7.2 We also note that under section 12AA(3), the registration can be cancelled only on two grounds i.e. if the activities are not genuine or are not being carried out in accordance with the objects. However, in assessee’s case activity of conducting pilgrimage tours is in accordance with the objects and activities are not in-genuine and therefore how could the registration be cancelled and more so when there is no such finding at all in the impugned order to the above effect and only objection of the Ld. CIT was that the assessee was pursuing the said objects on commercial line – a ground which is not permissible ground u/s. 12AA(3) as held in CIT vs. Sarvodaya Ilakkiya Pannai 343 ITR 300
(Madras High Court).
7.3 We further find that Ld. CIT observed that the assessee is charging a fee for the tour and hence came to conclusion that the assessee basically a tour operator.
However, in August, 2008 when the journey was organized out of 294 people who undertook the journey, 243 people paid and the remaining 51 were taken free of cost. Hence, there is no profit motive.
7.4. We further find that second objection of the Ld. CIT was relating to charging of fee from the passengers of Tirth Yatra’s However, on receiving of a token amount of Rs. 1000/- any person from general public can enroll for the Yatra. The said person becomes a temporary member of the society for the period of the Yatra. The total money charged from the individuals for the yatra is Rs. 21,500/- for a period of 31 days, which comes to less that Rs. 700/- daily. This includes provision of train tickets, bus hire, lodging charges, refreshments and three freshly cooked meals daily. Hence, it is established that charging such minimal amount could never be compared to an activity run with profit motive.
7.5 We further note that the Ld. CIT cancelled the registration without giving the date from which cancellation of registration would take place and therefore in the absence of any date which registration would be cancelled, thus, the CIT’s impugned order cannot be sustained, as held in the case of Sharda
Educational Trust vs. CIT (Central) 147 ITD 271 (Agra
Trib) dated 24.5.2013.
In the background of the aforesaid discussions and respectfully following the precedent, we are of the considered view that the order of the Ld. CIT in cancelling the registration is not in accordance with law.
We therefore, set aside the impugned order of the Ld. CIT and restore the registration u/s. 12AA of the I.T. Act.”
7. After perusing the Tribunal’s order dated 25.10.2016, as aforesaid, I am of the considered view that since the Tribunal has set aside the order dated 26.3.2013 of the Ld. CIT and restored the registration u/s. 12AA of the I.T. Act, 1961, hence, the addition in dispute is not sustainable in the eyes of law, therefore, the addition confirmed by the Ld. CIT(A) of Rs. 6,01,755/- stands deleted.

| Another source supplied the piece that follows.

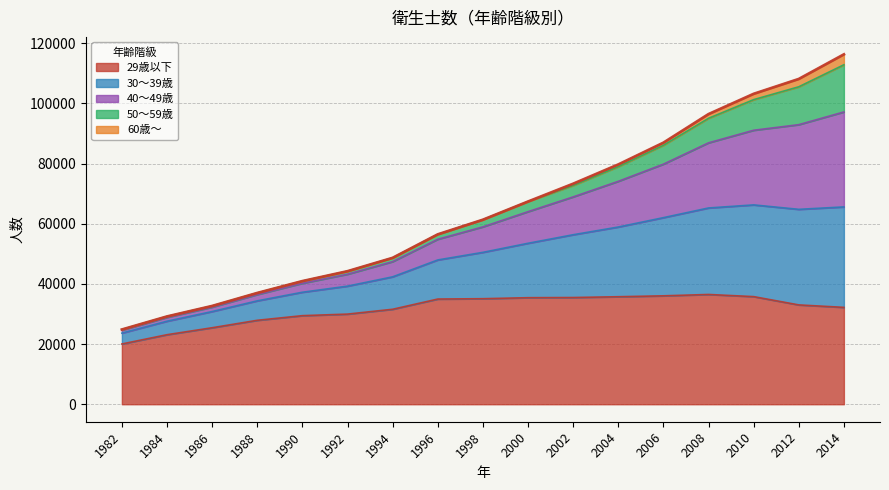

True or false: 29歳以下 and 40～49歳 intersect in this chart.

False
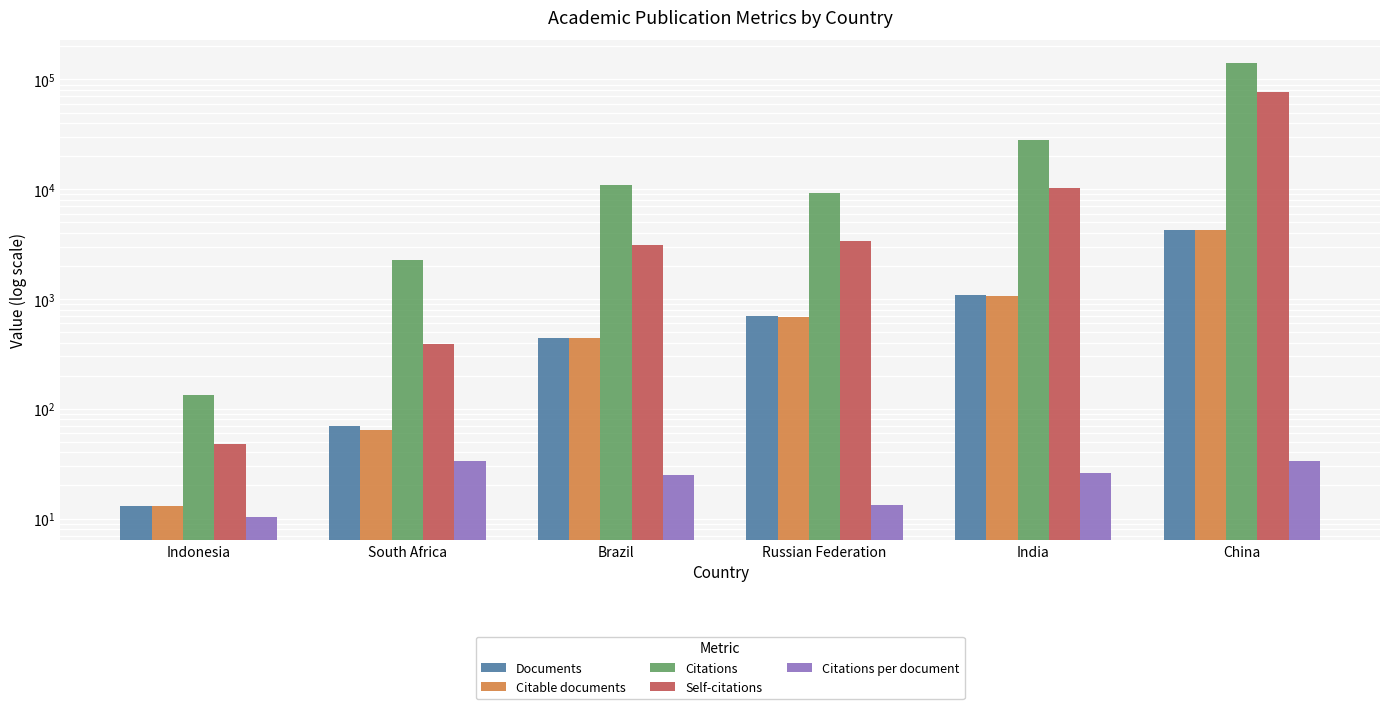

What is the total value across all series at China?

227377.3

8. With regard to disallowance of expenses on account of valuation of section 40A(3) amounting to Rs. 32,685/- is concerned, I find that Ld. CIT(A) has observed that the assessee has not filed any submission either before the AO or before the Ld. CIT(A) to explain the reasons for the infringement of section 40A(3), hence, the appeal on this ground was dismissed. In my considered opinion, this ground needs to be examined by the AO afresh, because no document was filed before him.
Accordingly, the AO is directed to decide the issue in dispute afresh under the law, after giving adequate opportunity of being heard to the assessee.
The Assessee is also directed to produce its submissions, evidences/ documents in support of its claim before the AO.
In the result, the appeal of the assessee is allowed for statistical purposes.